Dans le texte, cosigné par le président de l’Union des Métiers et des Industries de l’Hôtellerie (UMIH) des Hautes-Pyrénées, Josette Bourdeu rappelle que la fréquentation touristique de la cité est « dépendante de la vie du Sanctuaire Notre-Dame de Lourdes ».

Et sa fermeture mi-mars « avère un reflux général prévisible de la fréquentation, dépassant à ce jour 1,5 million nuitées, résultant des annulations massives de la clientèle de groupes, traditionnellement prépondérante à Lourdes ».

Elle demande donc de « créer les conditions de refinancement à long terme de la dette de la crise des différents acteurs privés et publics » et d’« assurer la spécification du bassin lourdais au titre d’un régime d’aides dérogatoires (…) en qualité de zone à fort impact touristique notablement international ».

Elle souhaite aussi « un appui significatif aux moyens institutionnels de promotion » ou encore de « garantir un dispositif en vue d’éviter une précarisation plus forte encore des travailleurs saisonniers ».

Selon elle, « les acteurs saisonniers envisagent désormais une année blanche en termes d’activité, en raison notamment de la durée de fermeture des frontières ».

L’édile indique aussi que « 91 % des entreprises du bassin lourdais ressortent des secteurs services et commerce (…) et emploient 3 900 salariés » et que la filière touristique de Lourdes représente « 35 % du produit intérieur brut du département des Hautes-Pyrénées et plus de 60 % de manière induite ».

Avec 211 structures d’hébergement correspondant à 21 000 lits, Lourdes est la deuxième ville hôtelière de France, derrière Paris et devant Nice.
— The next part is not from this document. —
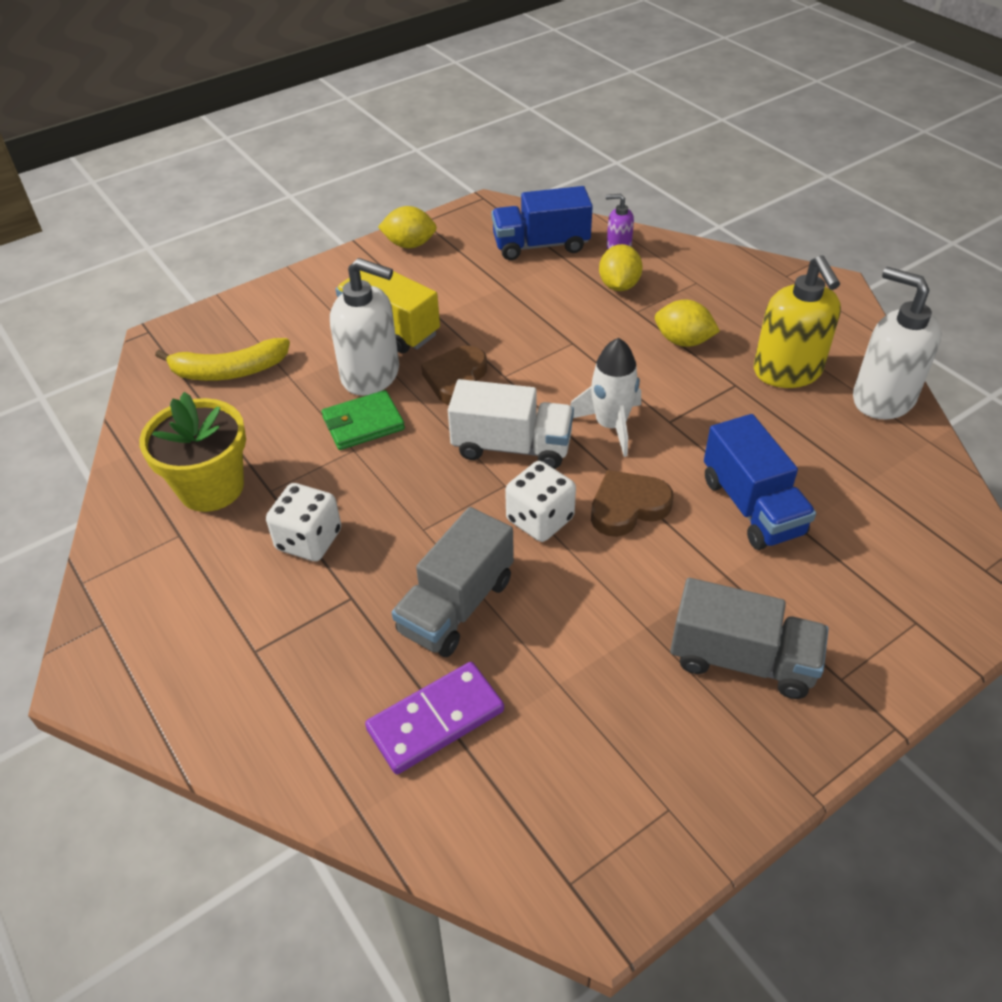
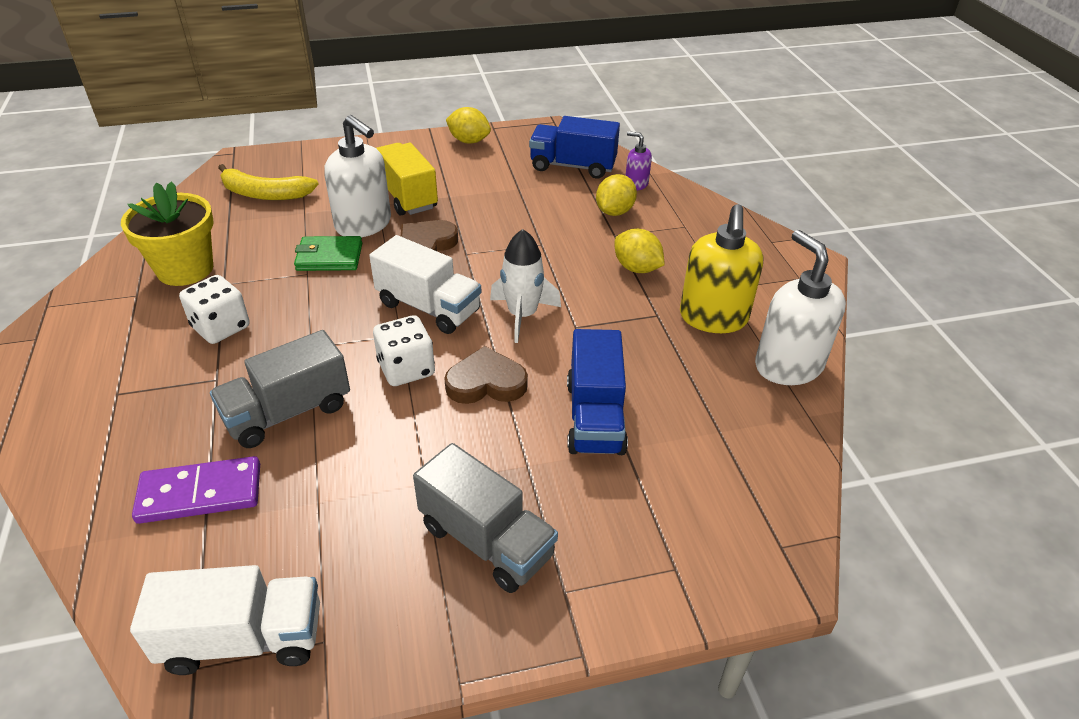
camera: 20 degrees right, 5 degrees down
none -> white truck [130,565,320,675]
En 2018, la ville a enregistré 2,2 millions de nuitées hôtelières, avec une large majorité de clients étrangers (62 %), venus pour la plupart en pèlerinage.

Selon la maire, les seuls dispositifs nationaux « mis en œuvre, aussi exceptionnels soient-ils, ne permettront pas de surmonter (cette crise) sans un accompagnement plus ciblé encore de l’économie de la destination Lourdes », poursuit-elle.

Elle évalue par ailleurs à près de 6 M€ le manque à gagner pour le budget de sa commune, dont « une part non négligeable de ses recettes découle de la taxe de séjour ».

Pour la première fois de son histoire, le Sanctuaire de Lourdes et sa Grotte, où, selon la tradition catholique, la Vierge Marie serait apparue à Bernadette Soubirous en 1858, et qui attirent chaque année plusieurs millions de personnes venues du monde entier, a fermé ses portes le 17 mars.